::: The data :::
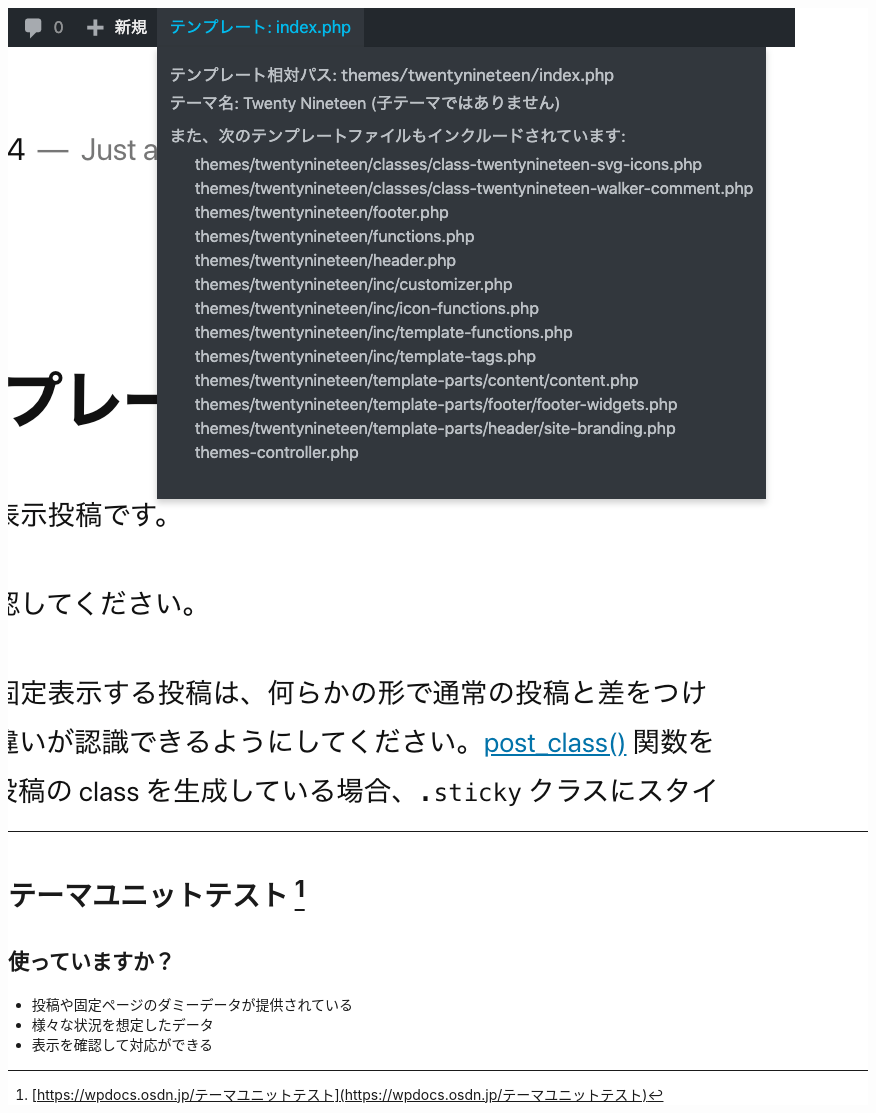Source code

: ![right](show-current-template-demo.png)

[^3]: [https://ja.wordpress.org/plugins/show-current-template/](https://ja.wordpress.org/plugins/show-current-template/)

---

# テーマユニットテスト [^4]

## **使っていますか？**

- 投稿や固定ページのダミーデータが提供されている
- 様々な状況を想定したデータ
- 表示を確認して対応ができる


[^1]: [https://profiles.wordpress.org/olein/](https://profiles.wordpress.org/olein/)
[^2]: [https://localbyflywheel.com/](https://localbyflywheel.com/)
[^4]: [https://wpdocs.osdn.jp/テーマユニットテスト](https://wpdocs.osdn.jp/テーマユニットテスト)
[^code]: [https://github.com/WordPress/twentynineteen/blob/master/functions.php](https://github.com/WordPress/twentynineteen/blob/master/functions.php)
[^5]: [https://www.php.net/manual/ja/function.function-exists.php](https://www.php.net/manual/ja/function.function-exists.php)
[^6]: [自動フィードリンク](https://wpdocs.osdn.jp/%E8%87%AA%E5%8B%95%E3%83%95%E3%82%A3%E3%83%BC%E3%83%89%E3%83%AA%E3%83%B3%E3%82%AF)
[^7]: [関数リファレンス/add theme support](https://wpdocs.osdn.jp/%E9%96%A2%E6%95%B0%E3%83%AA%E3%83%95%E3%82%A1%E3%83%AC%E3%83%B3%E3%82%B9/add_theme_support)
[^8]: [関数リファレンス/add theme support](https://wpdocs.osdn.jp/%E9%96%A2%E6%95%B0%E3%83%AA%E3%83%95%E3%82%A1%E3%83%AC%E3%83%B3%E3%82%B9/add_theme_support)
[^9]: [関数リファレンス/set post thumbnail size](https://wpdocs.osdn.jp/関数リファレンス/set_post_thumbnail_size)
[^10]: [関数リファレンス/register nav menus](https://wpdocs.osdn.jp/%E9%96%A2%E6%95%B0%E3%83%AA%E3%83%95%E3%82%A1%E3%83%AC%E3%83%B3%E3%82%B9/register_nav_menus)
[^11]: [[WordPress]カスタムメニュー機能の設定と設置と書き出されるソースコードを分かりやすく紹介します](https://olein-design.com/blog/register-setting-souce-code-of-custom-menu)
[^12]: [関数リファレンス/add theme support](https://wpdocs.osdn.jp/%E9%96%A2%E6%95%B0%E3%83%AA%E3%83%95%E3%82%A1%E3%83%AC%E3%83%B3%E3%82%B9/add_theme_support)
[^13]: [Theme Support - Block Editor Handbook](https://developer.wordpress.org/block-editor/developers/themes/theme-support/#default-block-styles)
[^14]: [Theme Support - Block Editor Handbook](https://developer.wordpress.org/block-editor/developers/themes/theme-support/#wide-alignment)
[^15]: Gutenberg対応のため `add_theme_support( 'editor-styles' )` で改めて設定する必要があります
[^16]: [Editor Style](https://wpdocs.osdn.jp/Editor_Style)
[^17]: [Theme Support - Block Editor Handbook](https://developer.wordpress.org/block-editor/developers/themes/theme-support/#block-font-sizes)
[^18]: [Theme Support - Block Editor Handbook](https://developer.wordpress.org/block-editor/developers/themes/theme-support/#block-color-palettes)
[^19]: [Theme Support - Block Editor Handbook](https://developer.wordpress.org/block-editor/developers/themes/theme-support/#responsive-embedded-content)
[^20]: [Content Width - Codex](https://codex.wordpress.org/Content_Width)
[^21]: [wp_enqueue_style() | Function | WordPress Developer Resources](https://developer.wordpress.org/reference/functions/wp_enqueue_style/)
[^22]: [wp_enqueue_script() | Function | WordPress Developer Resources](https://developer.wordpress.org/reference/functions/wp_enqueue_script/)
[^23]: [Plugin API/Action Reference/wp enqueue scripts « WordPress Codex](https://codex.wordpress.org/Plugin_API/Action_Reference/wp_enqueue_scripts)
[^24]: [twentynineteen/header.php](https://github.com/WordPress/twentynineteen/blob/b604f127c2cae10bd48bbbec0fbbbff2cd31f957/header.php#L24) and [twentynineteen/style.css](https://github.com/WordPress/twentynineteen/blob/b604f127c2cae10bd48bbbec0fbbbff2cd31f957/style.css#L1875)
[^25]: [body_class() | Function | WordPress Developer Resources](https://developer.wordpress.org/reference/functions/body_class/)
[^26]: [post_class() | Function | WordPress Developer Resources](https://developer.wordpress.org/reference/functions/post_class/)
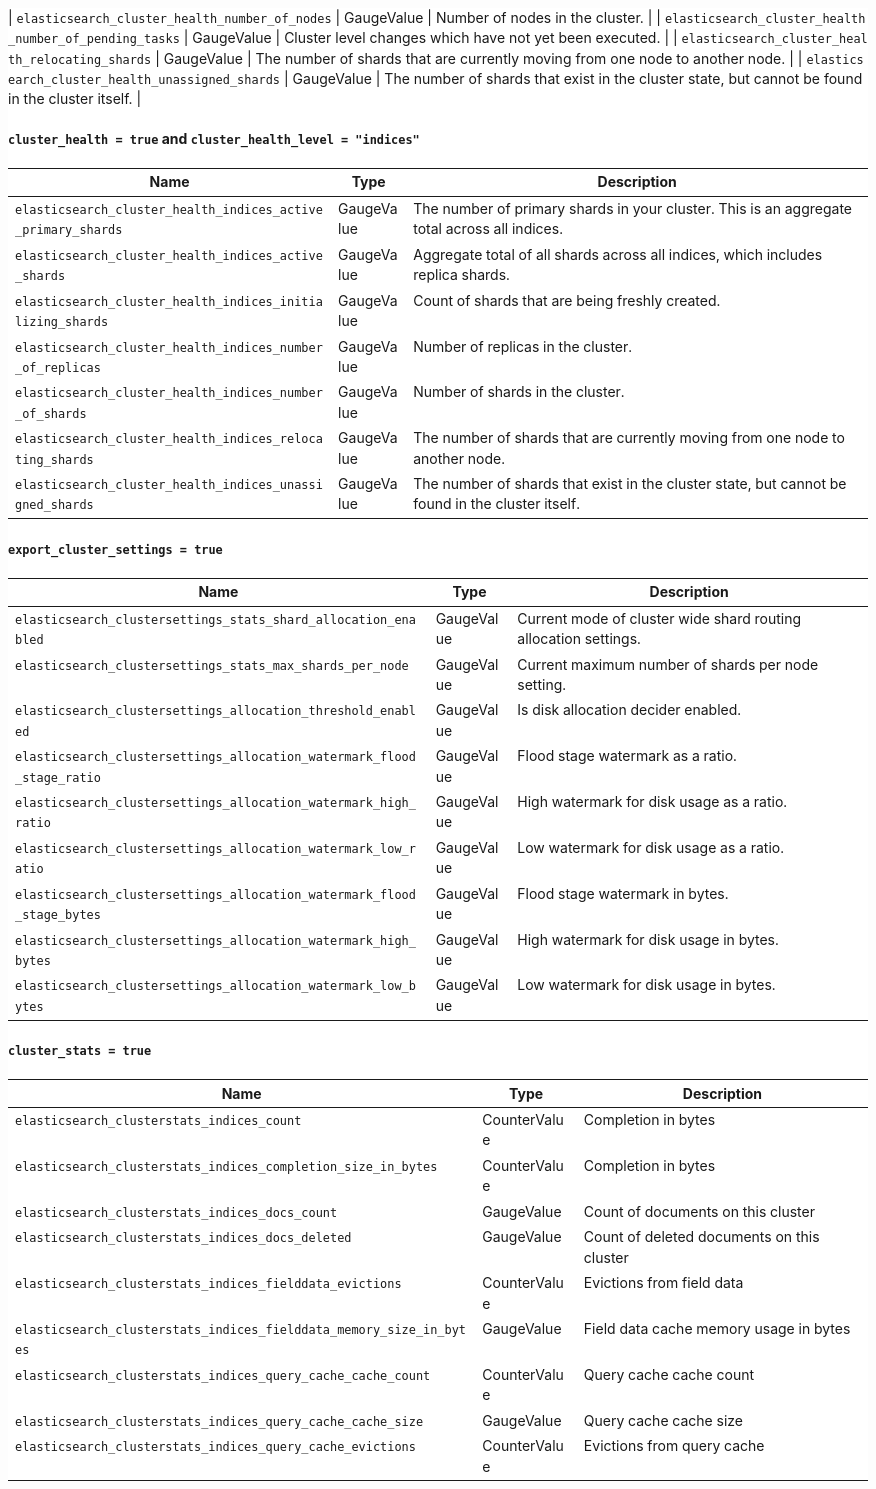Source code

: | `elasticsearch_cluster_health_number_of_nodes`                  | GaugeValue | Number of nodes in the cluster.                                                                  |
| `elasticsearch_cluster_health_number_of_pending_tasks`          | GaugeValue | Cluster level changes which have not yet been executed.                                          |
| `elasticsearch_cluster_health_relocating_shards`                | GaugeValue | The number of shards that are currently moving from one node to another node.                    |
| `elasticsearch_cluster_health_unassigned_shards`                | GaugeValue | The number of shards that exist in the cluster state, but cannot be found in the cluster itself. |

#### `cluster_health = true` and `cluster_health_level = "indices"`

| Name                                                         | Type       | Description                                                                                      |
|--------------------------------------------------------------|------------|--------------------------------------------------------------------------------------------------|
| `elasticsearch_cluster_health_indices_active_primary_shards` | GaugeValue | The number of primary shards in your cluster. This is an aggregate total across all indices.     |
| `elasticsearch_cluster_health_indices_active_shards`         | GaugeValue | Aggregate total of all shards across all indices, which includes replica shards.                 |
| `elasticsearch_cluster_health_indices_initializing_shards`   | GaugeValue | Count of shards that are being freshly created.                                                  |
| `elasticsearch_cluster_health_indices_number_of_replicas`    | GaugeValue | Number of replicas in the cluster.                                                               |
| `elasticsearch_cluster_health_indices_number_of_shards`      | GaugeValue | Number of shards in the cluster.                                                                 |
| `elasticsearch_cluster_health_indices_relocating_shards`     | GaugeValue | The number of shards that are currently moving from one node to another node.                    |
| `elasticsearch_cluster_health_indices_unassigned_shards`     | GaugeValue | The number of shards that exist in the cluster state, but cannot be found in the cluster itself. |

#### `export_cluster_settings = true`

| Name                                                                   | Type       | Description                                                     |
|------------------------------------------------------------------------|------------|-----------------------------------------------------------------|
| `elasticsearch_clustersettings_stats_shard_allocation_enabled`         | GaugeValue | Current mode of cluster wide shard routing allocation settings. |
| `elasticsearch_clustersettings_stats_max_shards_per_node`              | GaugeValue | Current maximum number of shards per node setting.              |
| `elasticsearch_clustersettings_allocation_threshold_enabled`           | GaugeValue | Is disk allocation decider enabled.                             |
| `elasticsearch_clustersettings_allocation_watermark_flood_stage_ratio` | GaugeValue | Flood stage watermark as a ratio.                               |
| `elasticsearch_clustersettings_allocation_watermark_high_ratio`        | GaugeValue | High watermark for disk usage as a ratio.                       |
| `elasticsearch_clustersettings_allocation_watermark_low_ratio`         | GaugeValue | Low watermark for disk usage as a ratio.                        |
| `elasticsearch_clustersettings_allocation_watermark_flood_stage_bytes` | GaugeValue | Flood stage watermark in bytes.                                 |
| `elasticsearch_clustersettings_allocation_watermark_high_bytes`        | GaugeValue | High watermark for disk usage in bytes.                         |
| `elasticsearch_clustersettings_allocation_watermark_low_bytes`         | GaugeValue | Low watermark for disk usage in bytes.                          |

#### `cluster_stats = true`

| Name                                                                                     | Type          | Description                                      |
|------------------------------------------------------------------------------------------|---------------|--------------------------------------------------|
| `elasticsearch_clusterstats_indices_count`                                               | CounterValue  | Completion in bytes                              |
| `elasticsearch_clusterstats_indices_completion_size_in_bytes`                            | CounterValue  | Completion in bytes                              |
| `elasticsearch_clusterstats_indices_docs_count`                                          | GaugeValue    | Count of documents on this cluster               |
| `elasticsearch_clusterstats_indices_docs_deleted`                                        | GaugeValue    | Count of deleted documents on this cluster       |
| `elasticsearch_clusterstats_indices_fielddata_evictions`                                 | CounterValue  | Evictions from field data                        |
| `elasticsearch_clusterstats_indices_fielddata_memory_size_in_bytes`                      | GaugeValue    | Field data cache memory usage in bytes           |
| `elasticsearch_clusterstats_indices_query_cache_cache_count`                             | CounterValue  | Query cache cache count                          |
| `elasticsearch_clusterstats_indices_query_cache_cache_size`                              | GaugeValue    | Query cache cache size                           |
| `elasticsearch_clusterstats_indices_query_cache_evictions`                               | CounterValue  | Evictions from query cache                       |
:::
◆ **What you should do**: Each line in the records that carries "found" must be copied out.

◆ **Answer space**:
| `elasticsearch_cluster_health_unassigned_shards`                | GaugeValue | The number of shards that exist in the cluster state, but cannot be found in the cluster itself. |
| `elasticsearch_cluster_health_indices_unassigned_shards`     | GaugeValue | The number of shards that exist in the cluster state, but cannot be found in the cluster itself. |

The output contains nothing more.